Nighttime Feedings and Dream Feeds
Most 3-month-olds still need at least one overnight feeding. A strategy that helps many families is the dream feed: a late-evening feeding given about 1 to 3 hours after your baby has already fallen asleep at bedtime, usually right before you go to bed yourself. The goal is to top off your baby’s stomach so they sleep a longer stretch overnight.
To do a dream feed, gently pick your baby up without fully waking them. Keep the lights off, skip the diaper change unless it’s truly necessary, and stay quiet. You want your baby drowsy enough to eat but not alert enough to think it’s playtime. Breastfed babies may take anywhere from 5 to 30 minutes. Bottle-fed babies will vary depending on their size and how recently they last ate.

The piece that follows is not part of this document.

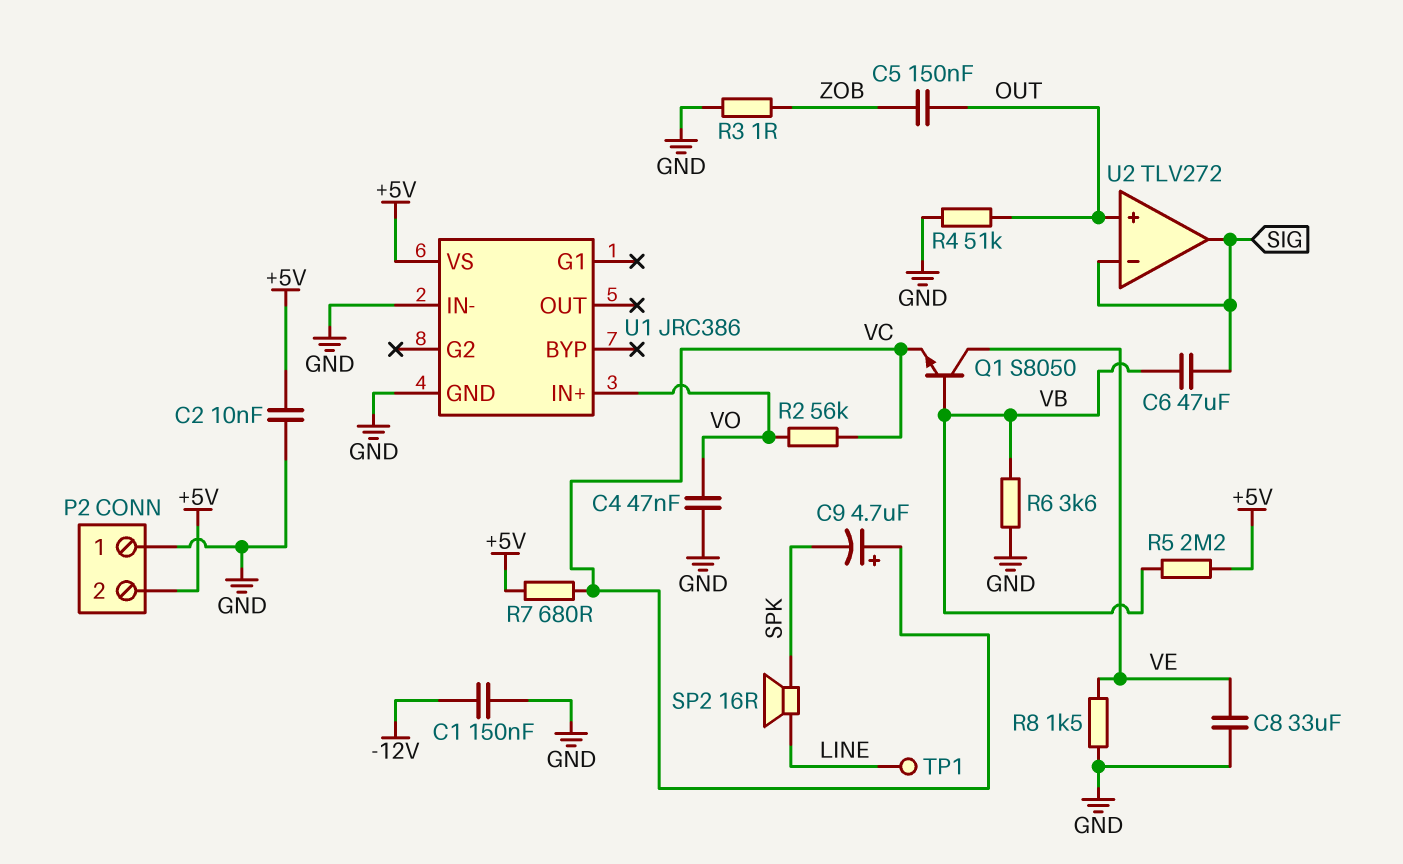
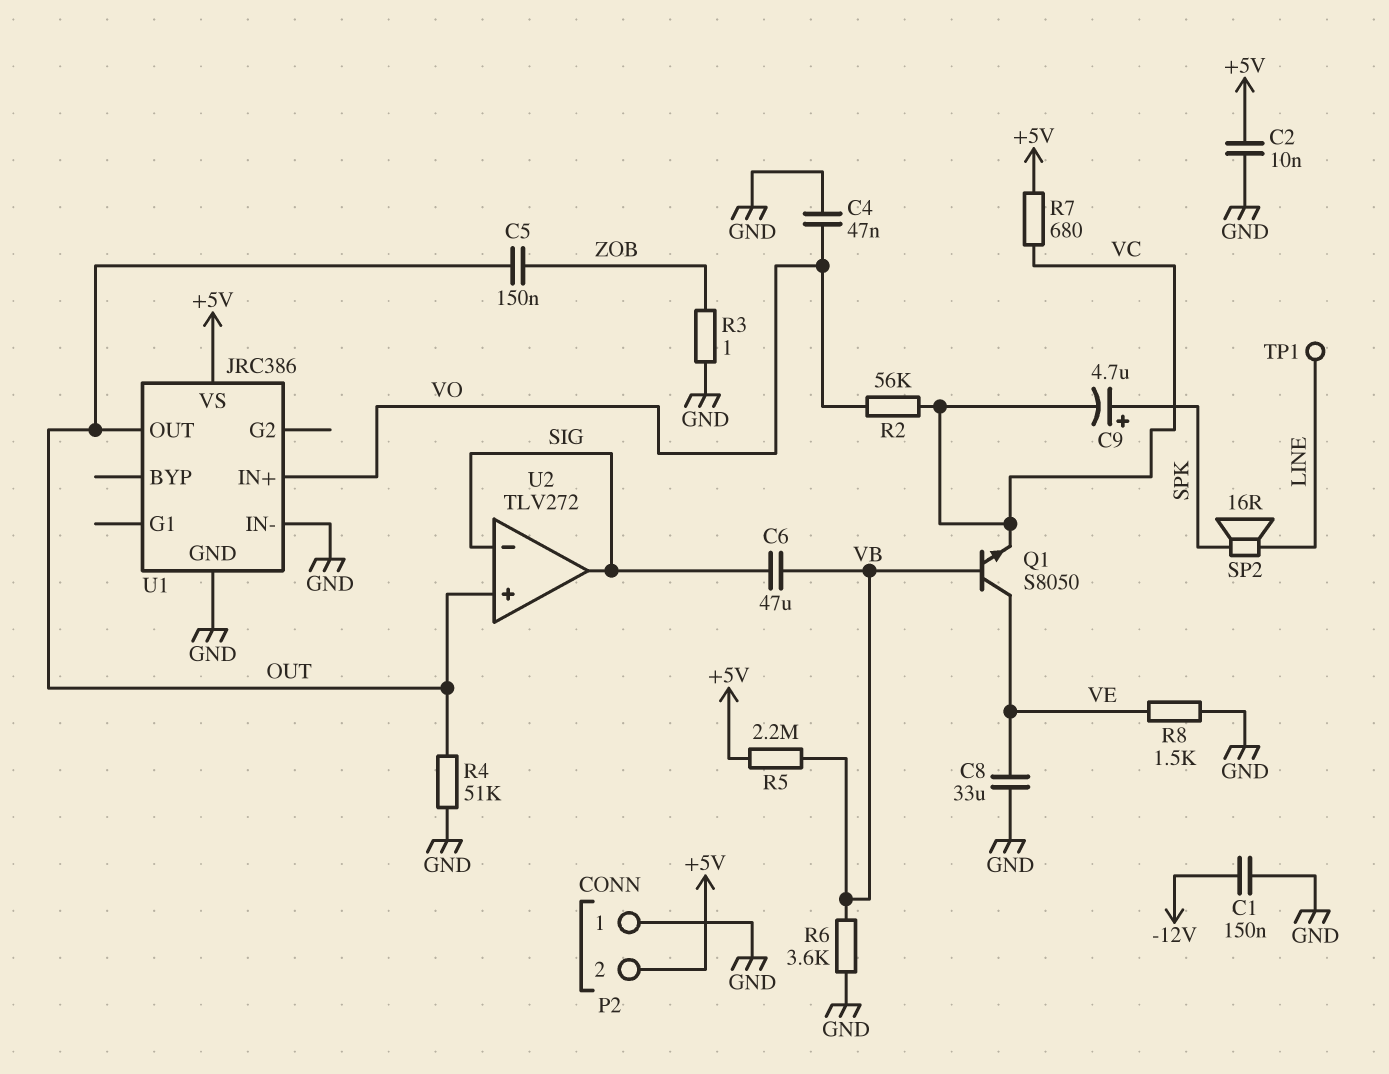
C9: 4.7uF (plus VC, minus SPK) -> 4.7uF (plus SPK, minus VC)
U1 pin OUT: none -> OUT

Burp gently if your baby normally needs it, then lay them back down on their back with slow, steady movements.
A typical schedule with a dream feed might look like: bedtime feeding around 6:30 PM, asleep by 7:30 PM, dream feed around 9:30 to 10:00 PM, then the parent goes to sleep too. This can buy an extra few hours of uninterrupted sleep for everyone.
Daytime Habits That Improve Nighttime Sleep
What happens during the day directly shapes how your baby sleeps at night. Expose your baby to natural light during awake periods, especially in the morning. This helps calibrate their developing circadian rhythm. During daytime naps, you don’t need to make the house completely silent, as some ambient noise actually helps your baby learn to distinguish naps from nighttime sleep.
Aim for 3 to 5 naps spread across the day, keeping those 75 to 120 minute wake windows in mind. Naps will be irregular in length at this age, and that’s completely normal. Some will be 30 minutes, some might stretch to two hours. Resist the urge to keep your baby awake longer during the day thinking it will help them sleep better at night. Overtired babies sleep worse, not better.
When Sleep Gets Worse Before It Gets Better
Around three to four months, many families experience what’s often called the 4-month sleep regression. Your baby’s sleep cycles are maturing from the newborn pattern into a more adult-like structure, cycling between lighter and deeper stages. During this transition, your baby may wake more frequently between cycles and struggle to connect one cycle to the next. This is a normal developmental shift, not a sign that something is wrong or that your routine has failed.
The foundation you build now, consistent routines, appropriate wake windows, a safe and comfortable sleep environment, will help your baby navigate this transition more smoothly when it arrives. There’s no way to skip it entirely, but babies who have some practice settling in their own sleep space tend to move through it faster.